• [Problem requirements]: How many of the lines below contain the word "AperFunction"? Only the number is wanted.

• [Exercise data]:
↓

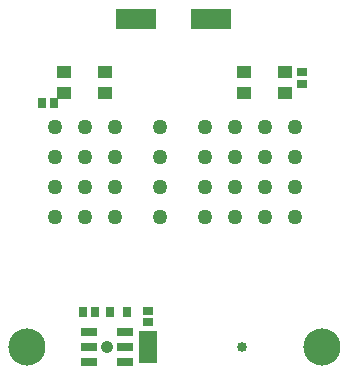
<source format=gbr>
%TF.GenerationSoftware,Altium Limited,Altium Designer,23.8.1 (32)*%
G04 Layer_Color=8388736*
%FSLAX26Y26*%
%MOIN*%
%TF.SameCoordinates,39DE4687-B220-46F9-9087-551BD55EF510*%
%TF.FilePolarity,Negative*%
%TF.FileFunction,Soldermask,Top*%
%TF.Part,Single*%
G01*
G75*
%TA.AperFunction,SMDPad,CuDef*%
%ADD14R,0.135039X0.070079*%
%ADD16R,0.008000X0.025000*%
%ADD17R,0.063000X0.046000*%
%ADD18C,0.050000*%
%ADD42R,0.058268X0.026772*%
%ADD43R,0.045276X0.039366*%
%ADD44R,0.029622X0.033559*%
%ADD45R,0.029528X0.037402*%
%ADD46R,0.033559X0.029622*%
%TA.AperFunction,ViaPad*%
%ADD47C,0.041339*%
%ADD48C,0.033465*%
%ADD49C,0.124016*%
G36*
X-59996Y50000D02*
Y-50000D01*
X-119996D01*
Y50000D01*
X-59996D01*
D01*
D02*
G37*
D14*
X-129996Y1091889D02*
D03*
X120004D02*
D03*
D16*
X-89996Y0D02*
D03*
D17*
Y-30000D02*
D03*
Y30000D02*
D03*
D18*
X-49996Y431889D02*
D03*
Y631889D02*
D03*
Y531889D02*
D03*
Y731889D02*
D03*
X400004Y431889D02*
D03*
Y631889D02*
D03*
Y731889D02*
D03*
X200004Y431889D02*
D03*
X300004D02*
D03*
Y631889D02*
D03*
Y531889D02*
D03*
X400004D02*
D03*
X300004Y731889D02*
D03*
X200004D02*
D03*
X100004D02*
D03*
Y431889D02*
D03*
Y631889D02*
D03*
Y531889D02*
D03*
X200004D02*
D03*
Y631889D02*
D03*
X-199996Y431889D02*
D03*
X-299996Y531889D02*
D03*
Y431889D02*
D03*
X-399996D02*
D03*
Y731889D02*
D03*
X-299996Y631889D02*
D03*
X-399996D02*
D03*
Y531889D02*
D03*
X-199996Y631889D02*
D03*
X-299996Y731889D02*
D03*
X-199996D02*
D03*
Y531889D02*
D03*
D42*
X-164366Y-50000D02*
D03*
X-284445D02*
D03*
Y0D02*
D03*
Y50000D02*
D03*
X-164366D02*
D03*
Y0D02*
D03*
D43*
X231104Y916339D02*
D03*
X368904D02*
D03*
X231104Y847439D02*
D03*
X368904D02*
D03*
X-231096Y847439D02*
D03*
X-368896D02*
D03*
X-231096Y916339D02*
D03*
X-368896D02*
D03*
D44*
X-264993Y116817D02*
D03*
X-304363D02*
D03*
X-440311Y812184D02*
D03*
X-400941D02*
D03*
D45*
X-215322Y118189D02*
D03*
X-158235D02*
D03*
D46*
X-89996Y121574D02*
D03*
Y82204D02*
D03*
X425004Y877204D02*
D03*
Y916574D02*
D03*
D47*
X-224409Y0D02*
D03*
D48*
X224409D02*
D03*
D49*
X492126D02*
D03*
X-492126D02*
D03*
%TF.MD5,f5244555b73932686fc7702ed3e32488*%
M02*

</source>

↑

• [Expected answer]: 2